Будучи корнем и причиной всех художеств и искусств аскетика представляет собой необходимый фундамент того живого духовного синтеза, о котором говорилось выше и который явлен нам в православном богослужении, объединяющем в себе зодчество, гимнографию, иконопись, пение, каллиграфию и другие ремесла, претворяющие образ высшей небесной Красоты в свойственных им материальных средствах - в красках, звуках словах в камне, дереве или в металле. Ни одно из этих искусств не мыслимо и не осуществимо вне аскетической молитвенной практики и поэтому каждое из них может рассматриваться как особая аскетичная дисциплина, а иконописец, певчий, зодчий, гимно-граф или каллиграф прежде всего должны быть аскетами и молитвенниками, прошедшими поприще подвига созерцания, ибо только пройдя его и став соучастниками и свидетелями высшей Красоты, они получают духовное право свидетельствовать об этой Красоте путем написания икон, пения на клиросе, строительства храмов, составления молитвословий или переписывания книг. Вот почему можно утверждать, что, соприкасаясь с различными видами древнерусского церковного искусства, мы имеем дело не столько с видами искусства, сколько с отдельными аскетическими дисциплинами, базирующимися на фундаменте единой синтетической системы православной аскезы.
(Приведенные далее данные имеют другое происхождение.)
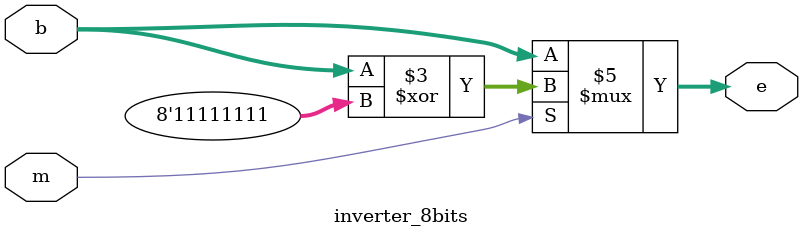
<source format=v>
module inverter_8bits
(
	input [7:0] b,
	input m,
	output reg[7:0] e
);

//wire [7:0] b, e;
always@(*)
begin
if (m == 1)
	e = b ^ 8'hFF;
else 
	e = b;
end
endmodule

</source>
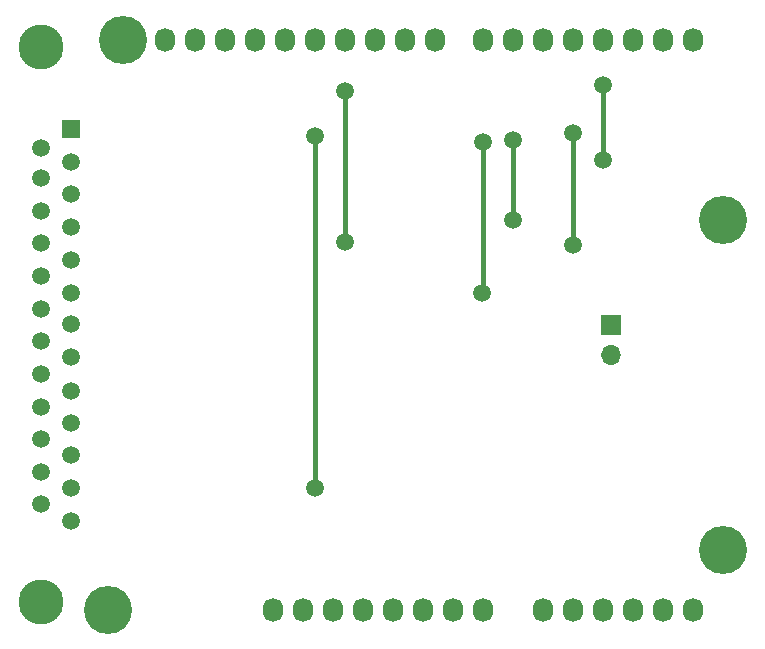
<source format=gbr>
G04 #@! TF.GenerationSoftware,KiCad,Pcbnew,(2017-06-11 revision 44b118f8c)-makepkg*
G04 #@! TF.CreationDate,2017-06-12T04:02:47+02:00*
G04 #@! TF.ProjectId,GRBL_Stepcraft,4752424C5F5374657063726166742E6B,rev?*
G04 #@! TF.FileFunction,Copper,L2,Bot,Signal*
G04 #@! TF.FilePolarity,Positive*
%FSLAX46Y46*%
G04 Gerber Fmt 4.6, Leading zero omitted, Abs format (unit mm)*
G04 Created by KiCad (PCBNEW (2017-06-11 revision 44b118f8c)-makepkg) date 06/12/17 04:02:47*
%MOMM*%
%LPD*%
G01*
G04 APERTURE LIST*
%ADD10C,0.100000*%
%ADD11O,1.700000X1.700000*%
%ADD12R,1.700000X1.700000*%
%ADD13O,1.727200X2.032000*%
%ADD14C,4.064000*%
%ADD15C,1.520000*%
%ADD16R,1.520000X1.520000*%
%ADD17C,3.810000*%
%ADD18C,1.500000*%
%ADD19C,0.381000*%
G04 APERTURE END LIST*
D10*
D11*
X97028000Y-52705000D03*
D12*
X97028000Y-50165000D03*
D13*
X68453000Y-74295000D03*
X70993000Y-74295000D03*
X73533000Y-74295000D03*
X76073000Y-74295000D03*
X78613000Y-74295000D03*
X81153000Y-74295000D03*
X83693000Y-74295000D03*
X86233000Y-74295000D03*
X91313000Y-74295000D03*
X93853000Y-74295000D03*
X96393000Y-74295000D03*
X98933000Y-74295000D03*
X101473000Y-74295000D03*
X104013000Y-74295000D03*
X59309000Y-26035000D03*
X61849000Y-26035000D03*
X64389000Y-26035000D03*
X66929000Y-26035000D03*
X69469000Y-26035000D03*
X72009000Y-26035000D03*
X74549000Y-26035000D03*
X77089000Y-26035000D03*
X79629000Y-26035000D03*
X82169000Y-26035000D03*
X86233000Y-26035000D03*
X88773000Y-26035000D03*
X91313000Y-26035000D03*
X93853000Y-26035000D03*
X96393000Y-26035000D03*
X98933000Y-26035000D03*
X101473000Y-26035000D03*
X104013000Y-26035000D03*
D14*
X54483000Y-74295000D03*
X106553000Y-69215000D03*
X55753000Y-26035000D03*
X106553000Y-41275000D03*
D15*
X48768000Y-65400000D03*
X48768000Y-62610000D03*
X48768000Y-59860000D03*
X48768000Y-57170000D03*
X48768000Y-54330000D03*
X48768000Y-51580000D03*
X48768000Y-48840000D03*
X48768000Y-46050000D03*
X48768000Y-43300000D03*
X48768000Y-40560000D03*
X48768000Y-37760000D03*
X48768000Y-35220000D03*
X51308000Y-66800000D03*
X51308000Y-64000000D03*
X51308000Y-61210000D03*
X51308000Y-58540000D03*
X51308000Y-55750000D03*
X51308000Y-52950000D03*
X51308000Y-50160000D03*
X51308000Y-47490000D03*
X51308000Y-44700000D03*
X51308000Y-41910000D03*
X51308000Y-39110000D03*
X51308000Y-36440000D03*
D16*
X51308000Y-33650000D03*
D17*
X48768000Y-26670000D03*
X48768000Y-73660000D03*
D18*
X74549000Y-30353000D03*
X74549000Y-43180000D03*
X72009000Y-64008000D03*
X72009000Y-34163000D03*
X93853000Y-43434000D03*
X93853000Y-33909000D03*
X86106000Y-47498000D03*
X86233000Y-34671000D03*
X96393000Y-29845000D03*
X96393000Y-36195000D03*
X88773000Y-41275000D03*
X88773000Y-34544000D03*
D19*
X74549000Y-43180000D02*
X74549000Y-30353000D01*
X72009000Y-34163000D02*
X72009000Y-64008000D01*
X93853000Y-33909000D02*
X93853000Y-43434000D01*
X86233000Y-34671000D02*
X86233000Y-47371000D01*
X86233000Y-47371000D02*
X86106000Y-47498000D01*
X96393000Y-36195000D02*
X96393000Y-29845000D01*
X88773000Y-34544000D02*
X88773000Y-41275000D01*
M02*

</source>
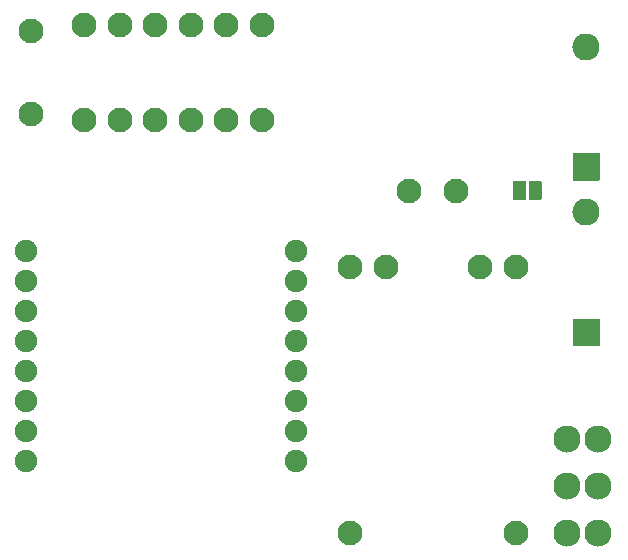
<source format=gts>
G04 #@! TF.GenerationSoftware,KiCad,Pcbnew,(5.1.10)-1*
G04 #@! TF.CreationDate,2022-01-03T01:22:49-05:00*
G04 #@! TF.ProjectId,SlimeVRMotherBoard,536c696d-6556-4524-9d6f-74686572426f,V1.1*
G04 #@! TF.SameCoordinates,Original*
G04 #@! TF.FileFunction,Soldermask,Top*
G04 #@! TF.FilePolarity,Negative*
%FSLAX46Y46*%
G04 Gerber Fmt 4.6, Leading zero omitted, Abs format (unit mm)*
G04 Created by KiCad (PCBNEW (5.1.10)-1) date 2022-01-03 01:22:49*
%MOMM*%
%LPD*%
G01*
G04 APERTURE LIST*
%ADD10C,2.100000*%
%ADD11O,2.300000X2.300000*%
%ADD12C,1.900000*%
%ADD13C,2.300000*%
G04 APERTURE END LIST*
D10*
X137000000Y-109500000D03*
X137000000Y-102500000D03*
G36*
G01*
X177800000Y-116750000D02*
X177800000Y-115250000D01*
G75*
G02*
X177850000Y-115200000I50000J0D01*
G01*
X178850000Y-115200000D01*
G75*
G02*
X178900000Y-115250000I0J-50000D01*
G01*
X178900000Y-116750000D01*
G75*
G02*
X178850000Y-116800000I-50000J0D01*
G01*
X177850000Y-116800000D01*
G75*
G02*
X177800000Y-116750000I0J50000D01*
G01*
G37*
G36*
G01*
X179100000Y-116750000D02*
X179100000Y-115250000D01*
G75*
G02*
X179150000Y-115200000I50000J0D01*
G01*
X180150000Y-115200000D01*
G75*
G02*
X180200000Y-115250000I0J-50000D01*
G01*
X180200000Y-116750000D01*
G75*
G02*
X180150000Y-116800000I-50000J0D01*
G01*
X179150000Y-116800000D01*
G75*
G02*
X179100000Y-116750000I0J50000D01*
G01*
G37*
D11*
X184000000Y-103840000D03*
G36*
G01*
X185100000Y-115150000D02*
X182900000Y-115150000D01*
G75*
G02*
X182850000Y-115100000I0J50000D01*
G01*
X182850000Y-112900000D01*
G75*
G02*
X182900000Y-112850000I50000J0D01*
G01*
X185100000Y-112850000D01*
G75*
G02*
X185150000Y-112900000I0J-50000D01*
G01*
X185150000Y-115100000D01*
G75*
G02*
X185100000Y-115150000I-50000J0D01*
G01*
G37*
X184000000Y-117840000D03*
G36*
G01*
X185100000Y-129150000D02*
X182900000Y-129150000D01*
G75*
G02*
X182850000Y-129100000I0J50000D01*
G01*
X182850000Y-126900000D01*
G75*
G02*
X182900000Y-126850000I50000J0D01*
G01*
X185100000Y-126850000D01*
G75*
G02*
X185150000Y-126900000I0J-50000D01*
G01*
X185150000Y-129100000D01*
G75*
G02*
X185100000Y-129150000I-50000J0D01*
G01*
G37*
D10*
X173000000Y-116000000D03*
X169000000Y-116000000D03*
D12*
X136570000Y-138890000D03*
X159430000Y-138890000D03*
X136570000Y-136350000D03*
X159430000Y-136350000D03*
X136570000Y-133810000D03*
X159430000Y-133810000D03*
X136570000Y-131270000D03*
X159430000Y-131270000D03*
X136570000Y-128730000D03*
X159430000Y-128730000D03*
X136570000Y-126190000D03*
X159430000Y-126190000D03*
X136570000Y-123650000D03*
X159430000Y-123650000D03*
X136570000Y-121110000D03*
X159430000Y-121110000D03*
D10*
X150500000Y-110000000D03*
X153500000Y-110000000D03*
X156500000Y-110000000D03*
X147500000Y-110000000D03*
X144500000Y-110000000D03*
X141500000Y-110000000D03*
X141500000Y-102000000D03*
X144500000Y-102000000D03*
X147500000Y-102000000D03*
X156500000Y-102000000D03*
X153500000Y-102000000D03*
X150500000Y-102000000D03*
D13*
X182400000Y-145000000D03*
X185000000Y-145000000D03*
X182400000Y-141000000D03*
X185000000Y-141000000D03*
X182400000Y-137000000D03*
X185000000Y-137000000D03*
D10*
X178000000Y-122500000D03*
X175000000Y-122500000D03*
X164000000Y-145000000D03*
X178000000Y-145000000D03*
X164000000Y-122500000D03*
X167000000Y-122500000D03*
M02*

</source>
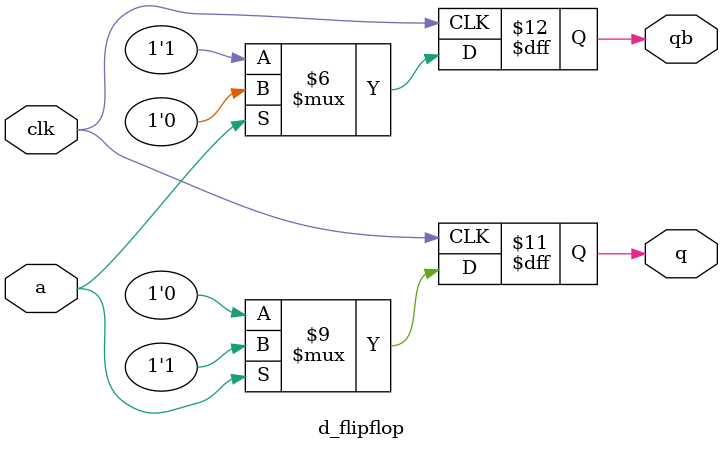
<source format=v>
`timescale 1ns / 1ps


module d_flipflop(
    input a, clk,
    output reg q, qb
    );
    
    always@(posedge clk)
    begin
   if(a == 0)
    begin
   q =0; qb = ~q;
   end
   else
    begin
    q = 1; qb = ~q;
    end
    end
endmodule

</source>
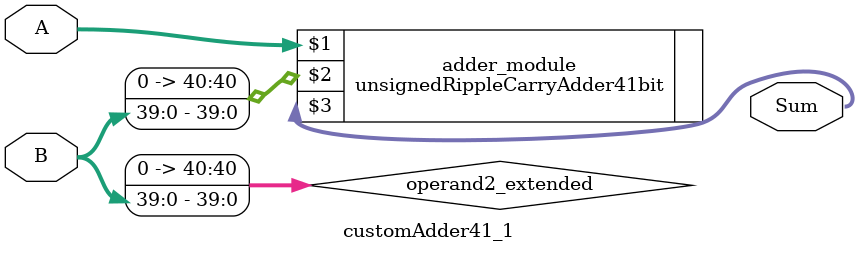
<source format=v>
module customAdder41_1(
                        input [40 : 0] A,
                        input [39 : 0] B,
                        
                        output [41 : 0] Sum
                );

        wire [40 : 0] operand2_extended;
        
        assign operand2_extended =  {1'b0, B};
        
        unsignedRippleCarryAdder41bit adder_module(
            A,
            operand2_extended,
            Sum
        );
        
        endmodule
        
</source>
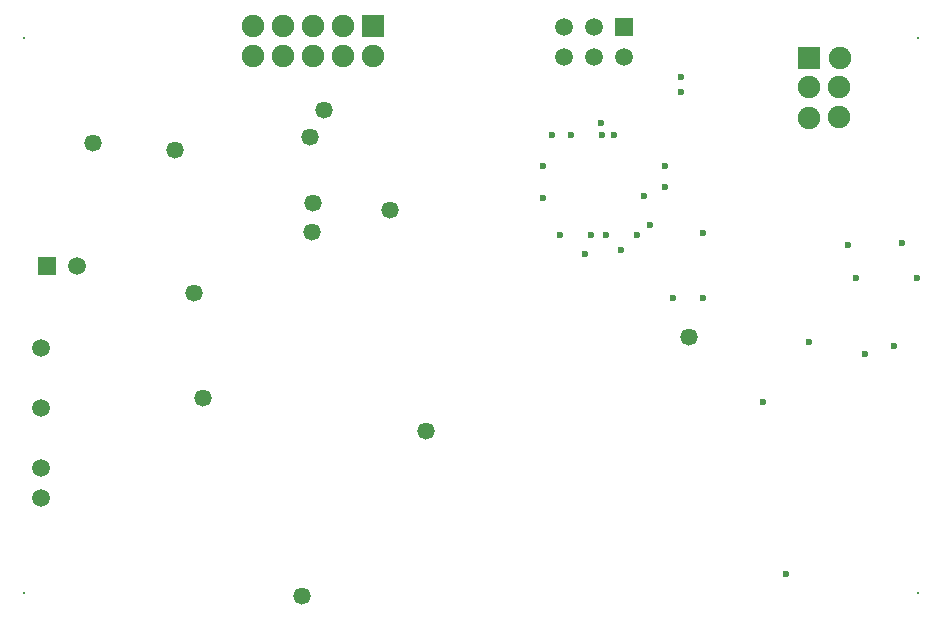
<source format=gbs>
%FSLAX42Y42*%
%MOMM*%
G71*
G01*
G75*
G04 Layer_Color=16711935*
%ADD10R,1.45X1.65*%
%ADD11R,1.65X1.45*%
%ADD12O,2.20X0.60*%
%ADD13R,1.30X1.80*%
%ADD14R,5.55X6.10*%
%ADD15R,1.55X0.60*%
%ADD16R,0.80X0.90*%
%ADD17R,0.90X0.80*%
%ADD18R,1.40X0.90*%
%ADD19R,0.90X1.40*%
%ADD20R,1.15X1.80*%
%ADD21R,1.80X1.15*%
%ADD22R,1.55X0.70*%
%ADD23R,0.70X1.55*%
%ADD24R,1.00X1.75*%
%ADD25R,1.75X1.00*%
%ADD26R,3.10X5.60*%
%ADD27C,0.29*%
%ADD28O,0.40X1.70*%
%ADD29R,1.65X2.00*%
G04:AMPARAMS|DCode=30|XSize=0.8mm|YSize=1.5mm|CornerRadius=0mm|HoleSize=0mm|Usage=FLASHONLY|Rotation=180.000|XOffset=0mm|YOffset=0mm|HoleType=Round|Shape=Octagon|*
%AMOCTAGOND30*
4,1,8,0.20,-0.75,-0.20,-0.75,-0.40,-0.55,-0.40,0.55,-0.20,0.75,0.20,0.75,0.40,0.55,0.40,-0.55,0.20,-0.75,0.0*
%
%ADD30OCTAGOND30*%

G04:AMPARAMS|DCode=31|XSize=0.8mm|YSize=1.5mm|CornerRadius=0mm|HoleSize=0mm|Usage=FLASHONLY|Rotation=90.000|XOffset=0mm|YOffset=0mm|HoleType=Round|Shape=Octagon|*
%AMOCTAGOND31*
4,1,8,-0.75,-0.20,-0.75,0.20,-0.55,0.40,0.55,0.40,0.75,0.20,0.75,-0.20,0.55,-0.40,-0.55,-0.40,-0.75,-0.20,0.0*
%
%ADD31OCTAGOND31*%

%ADD32O,1.35X0.55*%
%ADD33O,0.60X1.55*%
%ADD34R,1.10X0.60*%
%ADD35C,0.50*%
%ADD36C,0.30*%
%ADD37C,0.10*%
%ADD38C,1.00*%
%ADD39C,0.25*%
%ADD40C,0.15*%
%ADD41C,0.20*%
%ADD42C,1.70*%
%ADD43R,1.70X1.70*%
%ADD44R,1.70X1.70*%
%ADD45C,1.30*%
%ADD46R,1.30X1.30*%
%ADD47C,1.27*%
%ADD48C,0.40*%
%ADD49C,0.25*%
%ADD50C,0.60*%
%ADD51C,0.08*%
%ADD52R,1.65X1.85*%
%ADD53R,1.85X1.65*%
%ADD54O,2.40X0.80*%
%ADD55R,1.50X2.00*%
%ADD56R,5.75X6.30*%
%ADD57R,1.75X0.80*%
%ADD58R,1.00X1.10*%
%ADD59R,1.10X1.00*%
%ADD60R,1.60X1.10*%
%ADD61R,1.10X1.60*%
%ADD62R,1.35X2.00*%
%ADD63R,2.00X1.35*%
%ADD64R,1.75X0.90*%
%ADD65R,0.90X1.75*%
%ADD66R,1.20X1.95*%
%ADD67R,1.95X1.20*%
%ADD68R,3.30X5.80*%
%ADD69C,0.49*%
%ADD70O,0.60X1.90*%
%ADD71R,1.85X2.20*%
G04:AMPARAMS|DCode=72|XSize=1mm|YSize=1.7mm|CornerRadius=0mm|HoleSize=0mm|Usage=FLASHONLY|Rotation=180.000|XOffset=0mm|YOffset=0mm|HoleType=Round|Shape=Octagon|*
%AMOCTAGOND72*
4,1,8,0.25,-0.85,-0.25,-0.85,-0.50,-0.60,-0.50,0.60,-0.25,0.85,0.25,0.85,0.50,0.60,0.50,-0.60,0.25,-0.85,0.0*
%
%ADD72OCTAGOND72*%

G04:AMPARAMS|DCode=73|XSize=1mm|YSize=1.7mm|CornerRadius=0mm|HoleSize=0mm|Usage=FLASHONLY|Rotation=90.000|XOffset=0mm|YOffset=0mm|HoleType=Round|Shape=Octagon|*
%AMOCTAGOND73*
4,1,8,-0.85,-0.25,-0.85,0.25,-0.60,0.50,0.60,0.50,0.85,0.25,0.85,-0.25,0.60,-0.50,-0.60,-0.50,-0.85,-0.25,0.0*
%
%ADD73OCTAGOND73*%

%ADD74O,1.55X0.75*%
%ADD75O,0.80X1.75*%
%ADD76R,1.30X0.80*%
%ADD77C,0.20*%
%ADD78C,1.90*%
%ADD79R,1.90X1.90*%
%ADD80R,1.90X1.90*%
%ADD81C,1.50*%
%ADD82R,1.50X1.50*%
%ADD83C,1.47*%
%ADD84C,0.60*%
D77*
X400Y5108D02*
D03*
X7975Y408D02*
D03*
X400D02*
D03*
X7975Y5108D02*
D03*
D78*
X3355Y4957D02*
D03*
X3104Y4956D02*
D03*
Y5210D02*
D03*
X2850Y4956D02*
D03*
Y5210D02*
D03*
X2596Y4956D02*
D03*
Y5210D02*
D03*
X2342Y4956D02*
D03*
Y5210D02*
D03*
X7308Y4940D02*
D03*
X7307Y4692D02*
D03*
X7053D02*
D03*
X7307Y4438D02*
D03*
X7053Y4436D02*
D03*
D79*
X3358Y5210D02*
D03*
D80*
X7053Y4940D02*
D03*
D81*
X550Y1211D02*
D03*
Y1465D02*
D03*
Y1973D02*
D03*
Y2481D02*
D03*
X5226Y4946D02*
D03*
Y5200D02*
D03*
X5481Y4946D02*
D03*
X4972D02*
D03*
Y5200D02*
D03*
X850Y3181D02*
D03*
D82*
X5481Y5200D02*
D03*
X596Y3181D02*
D03*
D83*
X2755Y389D02*
D03*
X2844Y3471D02*
D03*
X2851Y3711D02*
D03*
X2827Y4274D02*
D03*
X991Y4225D02*
D03*
X1917Y2064D02*
D03*
X1839Y2949D02*
D03*
X1685Y4161D02*
D03*
X3504Y3656D02*
D03*
X3809Y1786D02*
D03*
X6031Y2576D02*
D03*
X2941Y4501D02*
D03*
D84*
X5655Y3770D02*
D03*
X5330Y3445D02*
D03*
X4794Y3754D02*
D03*
X5590Y3445D02*
D03*
X4940Y3445D02*
D03*
X5704Y3526D02*
D03*
X5900Y2910D02*
D03*
X7524Y2438D02*
D03*
X6857Y569D02*
D03*
X7771Y2502D02*
D03*
X7966Y3077D02*
D03*
X7446D02*
D03*
X7381Y3360D02*
D03*
X4794Y4030D02*
D03*
X5038Y4290D02*
D03*
X5297D02*
D03*
X5964Y4778D02*
D03*
Y4649D02*
D03*
X6662Y2029D02*
D03*
X7053Y2535D02*
D03*
X6156Y2909D02*
D03*
X6154Y3458D02*
D03*
X7836Y3376D02*
D03*
X5200Y3445D02*
D03*
X5290Y4390D02*
D03*
X4875Y4290D02*
D03*
X5834Y3851D02*
D03*
X5460Y3315D02*
D03*
X5151Y3283D02*
D03*
X5395Y4290D02*
D03*
X5834Y4030D02*
D03*
M02*

</source>
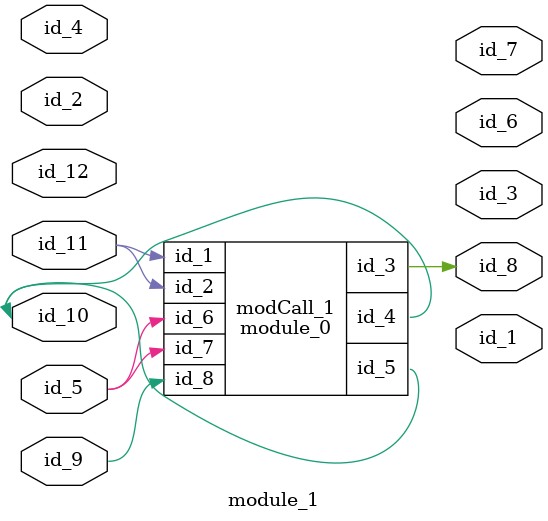
<source format=v>
module module_0 (
    id_1,
    id_2,
    id_3,
    id_4,
    id_5,
    id_6,
    id_7,
    id_8
);
  input wire id_8;
  input wire id_7;
  input wire id_6;
  inout wire id_5;
  inout wire id_4;
  output wire id_3;
  input wire id_2;
  input wire id_1;
  assign id_4 = (1);
  assign module_1.id_4 = "";
  wor id_9;
  assign id_5 = (1);
  assign id_3 = 1'b0;
  assign id_3 = id_9;
  wire id_10;
endmodule
module module_1 (
    id_1,
    id_2,
    id_3,
    id_4,
    id_5,
    id_6,
    id_7,
    id_8,
    id_9,
    id_10,
    id_11,
    id_12
);
  input wire id_12;
  inout wire id_11;
  inout wire id_10;
  inout wire id_9;
  output wire id_8;
  output wire id_7;
  output wire id_6;
  input wire id_5;
  inout wire id_4;
  output wire id_3;
  inout wire id_2;
  output wire id_1;
  module_0 modCall_1 (
      id_11,
      id_11,
      id_8,
      id_10,
      id_10,
      id_5,
      id_5,
      id_9
  );
endmodule

</source>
Этот живой духовный синтез был знаком и средневековой Европе, однако он был утрачен там уже ко времени Высокого Ренессанса, разрушившего понимание органического единства аскетического подвига и его внутренней художественной природы, в результате чего аскетика, почитавшаяся ранее искусством из искусств, стала мыслиться не столько как отрешение от мира, сколько как отрицание мира, и, будучи сведена лишь к процессу умерщвления плоти, превратилась в тормоз свободного развития искусств. Искусства же, в свою очередь, перестав быть аскетическими дисциплинами и освободившись от обязательной ранее связи с молитвенным процессом, превратились в свободные искусства: иконопись стала живописью, гимнография — поэзией и художественной прозой, богослужебное пение — музыкой. Но, став свободными и разорвав связи с аскетикой, искусства, предоставленные сами себе, утратили способность быть причастными Красоте как таковой, в результате чего их сфера деятельности была сведена к воспроизведению красоты мира. Так утрата живого духовного синтеза привела к подмене Красоты как таковой красивым, или красотой мира, конкретным примером чего может являться превращение богослужебного пения, представляющего собою аскетическую дисциплину, в искусство музыки, ибо если богослужебное пение приобщает человека к Красоте как таковой, то музыка приобщает человека именно к красоте мира. Полное драматизма противостояние богослужебного пения и музыки, представляющее собой противостояние Красоты как таковой и красоты мира, является одной из пружин, приводящих в движение весь культурно-исторический процесс. С наибольшей наглядностью это драматическое различие богослужебного пения и музыки раскрывается в символах Священного Писания, указывающего точные конкретные моменты появления как пения, так и музыки на исторической арене, а также снабжающего эти моменты определенными ситуативными характеристиками, разъясняющими внутреннюю сущность каждого из этих явлений.